Your assignment: A faithful copy of the data is the goal; set it down exactly, without the images.

● ● ● ● ● ● ●

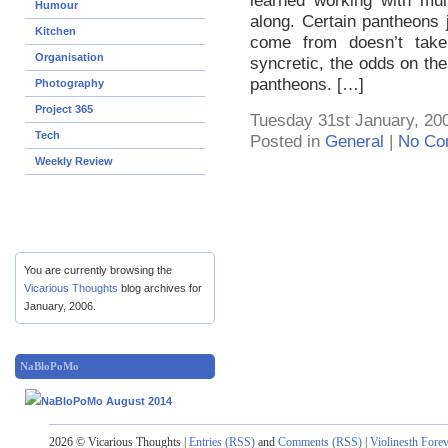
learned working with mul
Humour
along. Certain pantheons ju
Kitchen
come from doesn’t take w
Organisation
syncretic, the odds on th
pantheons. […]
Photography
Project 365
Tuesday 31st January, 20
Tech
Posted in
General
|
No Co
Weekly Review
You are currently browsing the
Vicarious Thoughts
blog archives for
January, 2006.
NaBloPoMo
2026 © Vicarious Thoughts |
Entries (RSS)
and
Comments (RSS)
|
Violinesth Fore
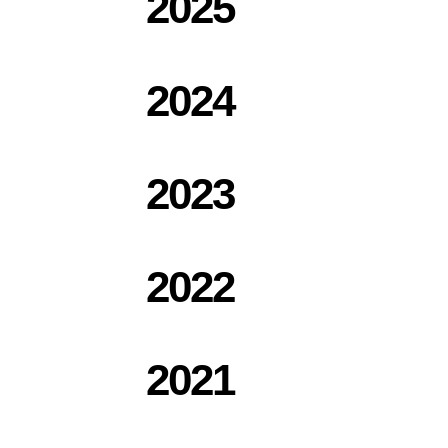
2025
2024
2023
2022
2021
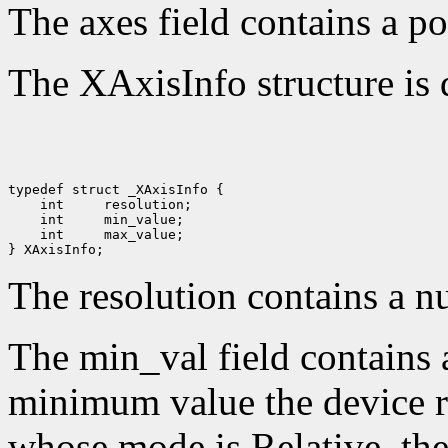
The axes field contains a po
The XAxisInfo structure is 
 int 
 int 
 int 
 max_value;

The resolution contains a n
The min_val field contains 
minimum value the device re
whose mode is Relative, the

● ● ● ● ● ● ●

Expected answer:
learned working with mul
Humour
along. Certain pantheons ju
Kitchen
come from doesn’t take w
Organisation
syncretic, the odds on th
pantheons. […]
Photography
Project 365
Tuesday 31st January, 20
Tech
Posted in
General
|
No Co
Weekly Review
You are currently browsing the
Vicarious Thoughts
blog archives for
January, 2006.
NaBloPoMo
2026 © Vicarious Thoughts |
Entries (RSS)
and
Comments (RSS)
|
Violinesth Fore
2025
2024
2023
2022
2021
The axes field contains a po
The XAxisInfo structure is 
 int 
 int 
 int 
 max_value;

The resolution contains a n
The min_val field contains 
minimum value the device re
whose mode is Relative, the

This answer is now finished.